*Required work*:
Please answer these questions about the forum post on Parfit's "psychological spectrum."
(a) What do philosophers consider unimportant about their thought experiments?
(b) Into whom does the writer imagine changing from me-yesterday?
(c) Which two cases might involve a greater psychological change than turning into that person?

*Text block*:
---
RE: Reasons and Persons
Philosophers are at the opposite extreme of engineers, in that they
consider the practical details of their thought experiments to be
unimportant. I think the idea that Parfit is exploring in the term
"psychological spectrum" is how much one can change and remain the
"same" person. I think I'm the same person I was yesterday even though
my brain has changed physically and my mind has changed to reflect that
change. Even though it is very unlikely to happen in reality, it is easy
enough to imagine that the relatively minor physical/psychological
changes that have occurred in the past day are exaggerated, so that
instead of changing from me-yesterday to me-today, I change from
me-yesterday into Napoleon. The point is that this type of radical
change would be different in *degree*, not different in kind from the
type of change that occurs normally. One could even argue that turning
into Napoleon is not as great a psychological change as that experienced
by an infant growing up, or an adult who becomes demented in old age.
---
*Information supplied*:
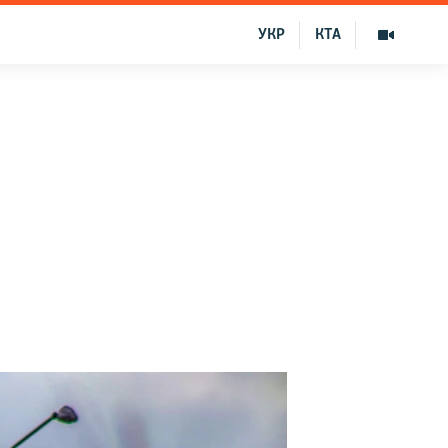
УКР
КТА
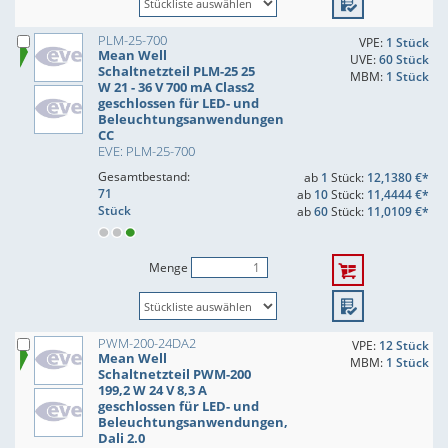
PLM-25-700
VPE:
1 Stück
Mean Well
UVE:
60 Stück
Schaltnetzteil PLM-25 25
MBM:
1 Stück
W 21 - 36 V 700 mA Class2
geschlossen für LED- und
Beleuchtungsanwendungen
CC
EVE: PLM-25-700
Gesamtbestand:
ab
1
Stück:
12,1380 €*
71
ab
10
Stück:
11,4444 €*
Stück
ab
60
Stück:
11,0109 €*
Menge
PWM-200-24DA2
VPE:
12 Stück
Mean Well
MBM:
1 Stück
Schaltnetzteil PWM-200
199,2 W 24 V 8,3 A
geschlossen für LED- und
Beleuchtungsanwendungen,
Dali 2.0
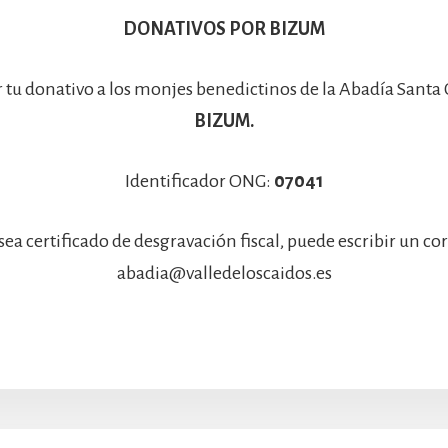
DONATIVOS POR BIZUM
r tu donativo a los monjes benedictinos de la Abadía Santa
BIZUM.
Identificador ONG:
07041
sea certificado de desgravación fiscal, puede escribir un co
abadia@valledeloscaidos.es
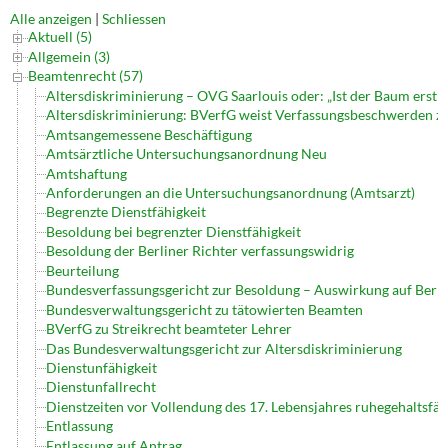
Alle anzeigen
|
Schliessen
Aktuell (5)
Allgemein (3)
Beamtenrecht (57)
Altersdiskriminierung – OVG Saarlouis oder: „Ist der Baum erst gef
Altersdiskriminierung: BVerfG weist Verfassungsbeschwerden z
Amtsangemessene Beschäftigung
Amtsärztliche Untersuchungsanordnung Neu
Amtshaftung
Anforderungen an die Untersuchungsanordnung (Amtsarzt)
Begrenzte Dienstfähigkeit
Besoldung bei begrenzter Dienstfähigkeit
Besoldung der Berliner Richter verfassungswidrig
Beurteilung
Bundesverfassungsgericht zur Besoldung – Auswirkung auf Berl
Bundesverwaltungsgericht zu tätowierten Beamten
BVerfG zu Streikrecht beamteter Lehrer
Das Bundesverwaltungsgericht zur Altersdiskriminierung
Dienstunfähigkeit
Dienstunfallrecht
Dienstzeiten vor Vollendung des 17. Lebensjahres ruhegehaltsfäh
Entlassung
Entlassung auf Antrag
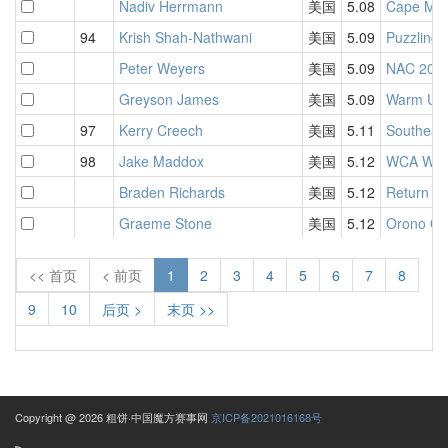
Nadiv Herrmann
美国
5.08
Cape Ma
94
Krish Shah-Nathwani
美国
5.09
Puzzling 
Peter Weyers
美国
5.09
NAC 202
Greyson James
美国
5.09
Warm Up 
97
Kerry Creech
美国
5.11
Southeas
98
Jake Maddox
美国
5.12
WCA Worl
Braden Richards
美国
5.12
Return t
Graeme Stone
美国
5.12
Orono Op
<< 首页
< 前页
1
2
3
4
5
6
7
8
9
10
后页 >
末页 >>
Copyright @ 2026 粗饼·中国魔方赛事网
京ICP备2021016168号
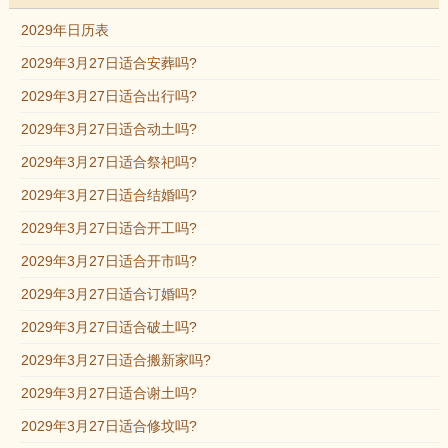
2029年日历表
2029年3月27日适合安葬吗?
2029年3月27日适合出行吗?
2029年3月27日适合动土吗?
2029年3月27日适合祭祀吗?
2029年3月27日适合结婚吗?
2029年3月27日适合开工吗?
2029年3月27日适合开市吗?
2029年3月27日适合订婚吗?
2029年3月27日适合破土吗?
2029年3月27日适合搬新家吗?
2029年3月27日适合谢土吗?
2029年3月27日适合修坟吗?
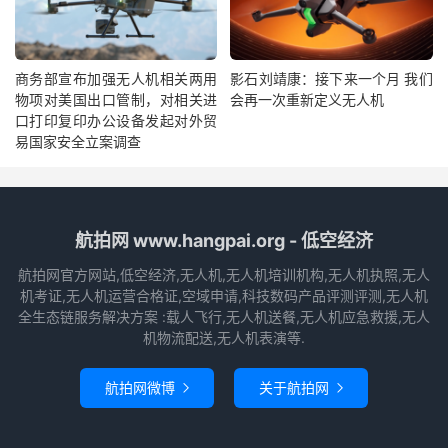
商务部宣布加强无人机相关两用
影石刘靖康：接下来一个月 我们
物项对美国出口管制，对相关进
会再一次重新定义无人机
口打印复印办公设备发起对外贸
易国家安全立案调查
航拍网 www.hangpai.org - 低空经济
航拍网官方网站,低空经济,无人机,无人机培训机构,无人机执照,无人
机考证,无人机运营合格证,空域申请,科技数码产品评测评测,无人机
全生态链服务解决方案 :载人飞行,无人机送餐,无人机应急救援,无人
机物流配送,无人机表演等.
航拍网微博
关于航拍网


---
*Exercise result*:
(a) The practical details.
(b) Napoleon.
(c) An infant growing up, and an adult who becomes demented in old age.